Uncertainty about budget cuts for the 2011-2012 academic year and past budget cuts has shaped an tense atmosphere at Santa Monica College (SMC) for instructors and the students. Instructors are worried about their job security and many students are finding themselves shut out of needed classes.
Between 2007 and 2010 the number of credit classes being offered has dropped from 7,430 to 6,534. The average class size during the same period increased from 36.65 to 41.21. The number of full time faculty remained constant at 308 but the number of part-time faculty went down from 1,053 to 982. Finally, the number of SMC administrators has increased during the same period from 30 to 40.
The Mirror had the opportunity to sit down with the some of the members of the Santa Monica College Faculty Association (SMCFA) to discuss the budget crisis. All of these association officers are interacting daily with students.
SMCFA’s President, Mitra Moassessi, told the Mirror the strain of the budget cuts is really beginning to show. Now, on the first day of classes students who could not enroll in needed classes ahead of time line up and beg instructors to take them. “The stress level for everybody is up. All faculty take as many students as we can but we are still turning too many away. Some students are attending multiple institutions (community colleges) in order to get classes. Our budget committee has submitted a long list of budget saving ideas [to the administration] and revenue ideas because cutting classes should be the last thing that should happen.”
Tracey Ellis who is a member of the English as a Second Language Faculty and is the faculty association’s conciliator said the stories she has heard from students who wish to add classes have been heart wrenching.
“SMC has some of the largest class sizes in the community college system,” noted Howard Stahl the association’s chief negotiator. The vast majority of students [who attend SMC] are not well prepared.” Many of them need more individualized attention so the increase in class size has caused their education to be diluted. “This is not a good time to be a student.”
Students also used to drop more classes but now the slogan on campus is “don’t shop, don’t drop” because students don’t know if they will be able to get that class again.
The association’s vice-president, Sandi Burnett, stated that completing college in four years won’t possible anymore for many students because of the difficulty getting classes and/or transferring to a California State University or the University of California because they are taking fewer students [also due to the budget crisis].
Kymberlyn McBride the association’s part-time committee chair and a nursing readiness counselor pointed out that the schools counselors have already been severely cut because a lot of them are part-timers. This has meant the remaining counselors “cannot meet the needs of all our students.”

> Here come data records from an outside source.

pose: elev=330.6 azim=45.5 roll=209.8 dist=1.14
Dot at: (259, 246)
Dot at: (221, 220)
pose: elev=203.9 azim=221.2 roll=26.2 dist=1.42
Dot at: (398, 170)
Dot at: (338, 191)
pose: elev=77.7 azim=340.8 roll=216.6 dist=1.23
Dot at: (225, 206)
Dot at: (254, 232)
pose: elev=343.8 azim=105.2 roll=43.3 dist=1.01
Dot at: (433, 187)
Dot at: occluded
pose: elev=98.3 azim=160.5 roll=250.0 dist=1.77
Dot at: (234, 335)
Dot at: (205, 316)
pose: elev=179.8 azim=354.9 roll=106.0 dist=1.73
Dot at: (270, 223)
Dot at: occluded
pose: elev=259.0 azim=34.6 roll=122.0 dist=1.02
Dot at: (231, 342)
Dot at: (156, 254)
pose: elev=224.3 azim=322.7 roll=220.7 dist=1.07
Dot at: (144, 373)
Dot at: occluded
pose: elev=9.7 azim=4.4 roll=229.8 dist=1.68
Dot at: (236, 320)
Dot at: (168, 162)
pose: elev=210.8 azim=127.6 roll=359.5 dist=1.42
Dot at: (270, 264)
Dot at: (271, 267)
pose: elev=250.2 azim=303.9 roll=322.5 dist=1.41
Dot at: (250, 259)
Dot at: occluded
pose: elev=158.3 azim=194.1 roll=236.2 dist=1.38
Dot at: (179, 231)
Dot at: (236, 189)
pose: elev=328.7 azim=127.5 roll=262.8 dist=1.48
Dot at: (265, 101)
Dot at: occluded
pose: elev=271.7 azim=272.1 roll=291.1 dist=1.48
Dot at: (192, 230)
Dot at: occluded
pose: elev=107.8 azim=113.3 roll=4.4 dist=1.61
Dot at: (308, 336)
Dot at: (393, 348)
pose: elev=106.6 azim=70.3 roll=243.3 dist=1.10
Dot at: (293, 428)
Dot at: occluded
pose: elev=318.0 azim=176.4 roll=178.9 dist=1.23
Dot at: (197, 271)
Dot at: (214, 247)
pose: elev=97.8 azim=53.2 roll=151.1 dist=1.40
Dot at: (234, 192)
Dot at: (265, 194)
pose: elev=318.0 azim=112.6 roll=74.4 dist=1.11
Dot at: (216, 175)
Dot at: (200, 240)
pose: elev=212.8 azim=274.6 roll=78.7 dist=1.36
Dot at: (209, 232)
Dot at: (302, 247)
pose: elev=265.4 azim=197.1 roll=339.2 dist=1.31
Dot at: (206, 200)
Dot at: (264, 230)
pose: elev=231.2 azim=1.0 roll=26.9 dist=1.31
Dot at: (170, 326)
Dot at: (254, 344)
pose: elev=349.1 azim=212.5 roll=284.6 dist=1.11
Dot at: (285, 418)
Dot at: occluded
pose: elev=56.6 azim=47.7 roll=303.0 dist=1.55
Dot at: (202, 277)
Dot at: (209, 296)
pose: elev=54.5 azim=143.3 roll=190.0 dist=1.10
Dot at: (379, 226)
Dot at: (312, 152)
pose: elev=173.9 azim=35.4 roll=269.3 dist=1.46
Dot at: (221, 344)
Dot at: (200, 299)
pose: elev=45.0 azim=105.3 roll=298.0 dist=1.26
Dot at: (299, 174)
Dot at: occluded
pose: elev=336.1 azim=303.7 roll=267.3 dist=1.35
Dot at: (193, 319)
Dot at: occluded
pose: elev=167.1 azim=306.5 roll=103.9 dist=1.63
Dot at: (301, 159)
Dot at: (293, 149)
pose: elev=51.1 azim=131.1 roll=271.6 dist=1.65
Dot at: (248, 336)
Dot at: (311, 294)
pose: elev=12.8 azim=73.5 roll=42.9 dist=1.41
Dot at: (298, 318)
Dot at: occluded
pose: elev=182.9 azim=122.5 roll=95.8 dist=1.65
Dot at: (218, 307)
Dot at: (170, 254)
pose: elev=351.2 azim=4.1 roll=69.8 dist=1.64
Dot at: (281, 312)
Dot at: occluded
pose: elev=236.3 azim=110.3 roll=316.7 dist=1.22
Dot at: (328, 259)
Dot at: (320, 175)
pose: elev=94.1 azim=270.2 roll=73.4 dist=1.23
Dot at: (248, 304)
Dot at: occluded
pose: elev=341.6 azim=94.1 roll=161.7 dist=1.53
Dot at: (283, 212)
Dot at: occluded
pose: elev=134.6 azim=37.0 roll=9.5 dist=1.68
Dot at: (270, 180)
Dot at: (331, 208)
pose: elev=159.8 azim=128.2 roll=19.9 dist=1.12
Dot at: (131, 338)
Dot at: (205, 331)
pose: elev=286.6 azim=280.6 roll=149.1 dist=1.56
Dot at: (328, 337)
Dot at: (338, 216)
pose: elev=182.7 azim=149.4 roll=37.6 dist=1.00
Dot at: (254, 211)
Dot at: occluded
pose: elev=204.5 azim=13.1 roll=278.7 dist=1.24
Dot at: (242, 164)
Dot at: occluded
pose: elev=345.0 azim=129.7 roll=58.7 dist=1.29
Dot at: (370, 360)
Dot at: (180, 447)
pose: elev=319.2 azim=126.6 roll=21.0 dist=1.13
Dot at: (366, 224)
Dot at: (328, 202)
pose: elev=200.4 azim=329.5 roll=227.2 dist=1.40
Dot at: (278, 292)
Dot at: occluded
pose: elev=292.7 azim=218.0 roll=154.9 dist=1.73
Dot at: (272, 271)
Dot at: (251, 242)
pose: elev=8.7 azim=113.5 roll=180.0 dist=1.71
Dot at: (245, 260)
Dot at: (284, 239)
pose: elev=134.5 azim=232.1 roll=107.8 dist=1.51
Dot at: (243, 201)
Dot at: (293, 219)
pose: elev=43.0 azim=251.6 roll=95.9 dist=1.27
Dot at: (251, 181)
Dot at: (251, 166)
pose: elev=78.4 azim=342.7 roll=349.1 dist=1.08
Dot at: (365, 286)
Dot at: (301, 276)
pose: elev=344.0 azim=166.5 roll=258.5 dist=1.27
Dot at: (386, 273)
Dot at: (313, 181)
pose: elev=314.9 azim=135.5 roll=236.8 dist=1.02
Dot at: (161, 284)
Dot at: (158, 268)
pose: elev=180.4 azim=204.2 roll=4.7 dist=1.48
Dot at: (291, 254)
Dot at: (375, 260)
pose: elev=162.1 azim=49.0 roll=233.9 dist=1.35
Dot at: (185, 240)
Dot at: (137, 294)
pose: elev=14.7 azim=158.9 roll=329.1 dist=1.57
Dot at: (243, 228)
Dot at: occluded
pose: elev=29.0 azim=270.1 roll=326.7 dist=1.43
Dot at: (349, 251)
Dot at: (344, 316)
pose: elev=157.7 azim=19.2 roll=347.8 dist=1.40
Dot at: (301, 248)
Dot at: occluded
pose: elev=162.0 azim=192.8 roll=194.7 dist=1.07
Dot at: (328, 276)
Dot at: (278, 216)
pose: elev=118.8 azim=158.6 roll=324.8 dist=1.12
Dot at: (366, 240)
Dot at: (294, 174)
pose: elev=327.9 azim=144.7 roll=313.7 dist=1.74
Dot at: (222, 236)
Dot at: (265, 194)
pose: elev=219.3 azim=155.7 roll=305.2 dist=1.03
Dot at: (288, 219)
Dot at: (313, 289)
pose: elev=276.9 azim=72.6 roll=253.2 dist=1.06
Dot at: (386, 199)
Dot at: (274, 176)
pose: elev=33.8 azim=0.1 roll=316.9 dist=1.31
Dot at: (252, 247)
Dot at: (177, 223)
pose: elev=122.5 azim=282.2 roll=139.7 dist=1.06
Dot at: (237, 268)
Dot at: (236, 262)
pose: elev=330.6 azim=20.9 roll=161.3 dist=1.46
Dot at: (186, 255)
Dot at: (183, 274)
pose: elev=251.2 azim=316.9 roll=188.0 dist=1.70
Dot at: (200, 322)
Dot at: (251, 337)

SMC has also been actively recruiting out of state and international students which have brought in an additional $20 million into the school’s budget because they pay higher fees. Stahl noted that this “speaks to the under funding of students in California that [state colleges and universities] at all levels are recruiting out of state and international students.”
The outlook for 2011-2012 academic school year and beyond is even bleaker. The college is planning a summer session that is going to offer one-third less classes this year than last year’s summer session. The offerings for fall and spring semester will be paired down from 5 – 10 percent compared to this year’s fall and spring semesters and there will be no winter session.
Robert Isomoto, SMC’s vice president of business/administration gave a presentation of the three most likely budget scenarios SMC will be facing based on the current state budget problems on March 23. If the voters reinstate the taxes that will soon expire through either a September or November ballot SMC would face a $5.6 million deficit. This will result in a projected loss of 1,243 full time equivalent positions (FTES) and a projected loss of 2,585 students. If voters do not reinstate the taxes or there is no vote the Governor would have to make double the cuts and SMC would face a $9.8 million shortfall which would result in the projected loss of 2,185 FTES and the projected loss of 4,545 students. Lastly, if the taxes are not reinstated and the state’s Proposition 98 is suspended the college would face a projected loss of $15.5 million resulting in a projected loss of 3,449 FTES and a projected loss of 7,174 students. These projections also include a hike in student fees of at least $36 per unit and fees could go as high as $66 per unit. In addition to the possible loss of state funding from any of the three scenarios the college is also facing a $5.7 operating deficit. Therefore, this sum must also be added to the loss projected for each of these possible scenarios.